For the material below, return exactly the lines starting at the one holding "26: (1015, 333, 10.28)" and ending at the one holding "37: (910, 465, 10.77)", counting both as part of the range.

** Opening Exercise inputs block **

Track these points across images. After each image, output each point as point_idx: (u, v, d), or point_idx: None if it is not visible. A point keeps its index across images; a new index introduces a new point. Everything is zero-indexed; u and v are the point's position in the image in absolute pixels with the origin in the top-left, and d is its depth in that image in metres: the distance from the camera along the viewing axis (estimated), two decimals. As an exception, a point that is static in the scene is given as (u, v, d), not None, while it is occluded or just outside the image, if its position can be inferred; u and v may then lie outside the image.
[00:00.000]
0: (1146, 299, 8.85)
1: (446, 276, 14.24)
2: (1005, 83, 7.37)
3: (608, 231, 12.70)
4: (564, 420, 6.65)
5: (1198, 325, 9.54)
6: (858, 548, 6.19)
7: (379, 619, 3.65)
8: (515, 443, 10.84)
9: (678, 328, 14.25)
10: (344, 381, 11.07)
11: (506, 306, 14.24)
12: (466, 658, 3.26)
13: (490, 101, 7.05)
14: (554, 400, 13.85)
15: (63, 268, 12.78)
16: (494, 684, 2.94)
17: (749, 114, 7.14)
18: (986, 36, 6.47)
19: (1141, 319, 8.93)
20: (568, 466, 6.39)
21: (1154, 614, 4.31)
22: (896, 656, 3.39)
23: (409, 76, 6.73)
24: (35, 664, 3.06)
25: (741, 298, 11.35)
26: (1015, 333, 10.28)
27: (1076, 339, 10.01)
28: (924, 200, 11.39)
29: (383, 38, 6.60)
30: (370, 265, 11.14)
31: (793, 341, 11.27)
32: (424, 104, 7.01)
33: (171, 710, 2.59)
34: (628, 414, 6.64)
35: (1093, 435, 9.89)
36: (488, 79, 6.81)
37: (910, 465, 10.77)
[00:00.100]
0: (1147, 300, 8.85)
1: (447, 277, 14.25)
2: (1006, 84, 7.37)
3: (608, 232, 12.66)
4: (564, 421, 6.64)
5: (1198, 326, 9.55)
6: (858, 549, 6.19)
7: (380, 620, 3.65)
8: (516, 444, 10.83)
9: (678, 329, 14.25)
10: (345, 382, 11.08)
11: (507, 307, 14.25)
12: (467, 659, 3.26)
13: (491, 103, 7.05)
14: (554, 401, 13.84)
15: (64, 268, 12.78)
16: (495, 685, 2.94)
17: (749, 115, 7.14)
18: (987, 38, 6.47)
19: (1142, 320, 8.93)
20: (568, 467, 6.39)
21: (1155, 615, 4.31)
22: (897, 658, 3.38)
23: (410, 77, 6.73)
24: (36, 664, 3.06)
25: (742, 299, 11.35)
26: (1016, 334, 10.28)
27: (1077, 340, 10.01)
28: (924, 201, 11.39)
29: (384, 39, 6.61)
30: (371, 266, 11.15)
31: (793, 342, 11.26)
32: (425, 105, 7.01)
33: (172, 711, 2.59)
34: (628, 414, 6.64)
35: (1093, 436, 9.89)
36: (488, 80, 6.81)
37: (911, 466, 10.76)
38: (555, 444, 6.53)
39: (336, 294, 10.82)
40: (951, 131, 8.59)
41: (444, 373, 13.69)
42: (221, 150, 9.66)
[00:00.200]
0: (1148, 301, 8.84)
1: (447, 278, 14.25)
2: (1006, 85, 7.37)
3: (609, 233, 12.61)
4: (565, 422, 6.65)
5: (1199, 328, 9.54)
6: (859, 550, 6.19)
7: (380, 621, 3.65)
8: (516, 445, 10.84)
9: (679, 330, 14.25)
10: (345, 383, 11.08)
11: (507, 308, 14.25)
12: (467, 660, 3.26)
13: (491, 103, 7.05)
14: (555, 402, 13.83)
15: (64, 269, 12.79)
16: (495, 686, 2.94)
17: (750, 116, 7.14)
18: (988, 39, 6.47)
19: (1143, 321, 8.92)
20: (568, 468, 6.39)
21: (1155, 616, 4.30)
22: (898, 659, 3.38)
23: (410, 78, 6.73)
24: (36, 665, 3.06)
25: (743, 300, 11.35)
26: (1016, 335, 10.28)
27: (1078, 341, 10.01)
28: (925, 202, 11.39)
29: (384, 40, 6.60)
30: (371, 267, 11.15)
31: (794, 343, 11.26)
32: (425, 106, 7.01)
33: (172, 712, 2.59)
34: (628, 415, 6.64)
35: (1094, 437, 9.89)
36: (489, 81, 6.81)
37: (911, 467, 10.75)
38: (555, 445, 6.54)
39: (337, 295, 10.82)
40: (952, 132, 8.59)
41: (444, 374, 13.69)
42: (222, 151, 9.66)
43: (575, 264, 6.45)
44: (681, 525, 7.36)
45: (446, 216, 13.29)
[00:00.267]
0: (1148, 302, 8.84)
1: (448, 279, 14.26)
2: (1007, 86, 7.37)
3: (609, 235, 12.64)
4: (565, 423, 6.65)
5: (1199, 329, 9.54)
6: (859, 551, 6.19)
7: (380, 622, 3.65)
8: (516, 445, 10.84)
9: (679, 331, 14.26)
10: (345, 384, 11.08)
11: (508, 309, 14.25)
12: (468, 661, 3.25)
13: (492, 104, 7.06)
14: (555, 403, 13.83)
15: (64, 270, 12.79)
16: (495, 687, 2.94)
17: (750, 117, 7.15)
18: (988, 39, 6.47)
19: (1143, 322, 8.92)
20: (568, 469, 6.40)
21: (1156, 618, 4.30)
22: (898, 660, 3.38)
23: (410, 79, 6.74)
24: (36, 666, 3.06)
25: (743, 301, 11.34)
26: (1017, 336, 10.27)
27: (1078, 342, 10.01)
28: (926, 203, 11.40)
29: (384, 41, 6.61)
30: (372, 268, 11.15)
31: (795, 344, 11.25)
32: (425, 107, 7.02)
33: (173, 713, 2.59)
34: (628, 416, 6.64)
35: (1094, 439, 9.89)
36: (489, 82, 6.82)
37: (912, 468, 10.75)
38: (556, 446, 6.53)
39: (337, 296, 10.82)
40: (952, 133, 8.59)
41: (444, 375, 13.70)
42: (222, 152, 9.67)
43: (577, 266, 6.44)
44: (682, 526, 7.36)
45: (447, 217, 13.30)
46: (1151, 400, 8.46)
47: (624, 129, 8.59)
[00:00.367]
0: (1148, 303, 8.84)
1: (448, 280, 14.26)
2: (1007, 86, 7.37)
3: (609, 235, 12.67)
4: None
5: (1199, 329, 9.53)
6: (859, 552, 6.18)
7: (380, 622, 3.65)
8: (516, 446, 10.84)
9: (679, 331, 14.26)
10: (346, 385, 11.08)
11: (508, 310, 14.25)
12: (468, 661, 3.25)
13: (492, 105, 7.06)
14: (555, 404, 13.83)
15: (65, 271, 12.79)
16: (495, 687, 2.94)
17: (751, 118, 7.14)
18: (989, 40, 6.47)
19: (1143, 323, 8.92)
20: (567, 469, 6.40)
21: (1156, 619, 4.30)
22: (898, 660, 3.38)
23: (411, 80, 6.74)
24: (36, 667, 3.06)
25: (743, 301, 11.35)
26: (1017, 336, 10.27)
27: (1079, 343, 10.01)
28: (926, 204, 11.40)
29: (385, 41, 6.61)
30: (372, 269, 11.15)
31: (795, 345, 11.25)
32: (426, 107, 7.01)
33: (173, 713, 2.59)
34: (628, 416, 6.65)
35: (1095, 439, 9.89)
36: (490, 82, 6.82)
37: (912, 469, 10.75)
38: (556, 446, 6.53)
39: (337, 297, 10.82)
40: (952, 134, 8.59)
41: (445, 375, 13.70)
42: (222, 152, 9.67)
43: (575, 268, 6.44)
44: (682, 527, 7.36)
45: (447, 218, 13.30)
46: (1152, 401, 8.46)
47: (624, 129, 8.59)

** Closing Exercise inputs block **

Output of the exercise:
26: (1015, 333, 10.28)
27: (1076, 339, 10.01)
28: (924, 200, 11.39)
29: (383, 38, 6.60)
30: (370, 265, 11.14)
31: (793, 341, 11.27)
32: (424, 104, 7.01)
33: (171, 710, 2.59)
34: (628, 414, 6.64)
35: (1093, 435, 9.89)
36: (488, 79, 6.81)
37: (910, 465, 10.77)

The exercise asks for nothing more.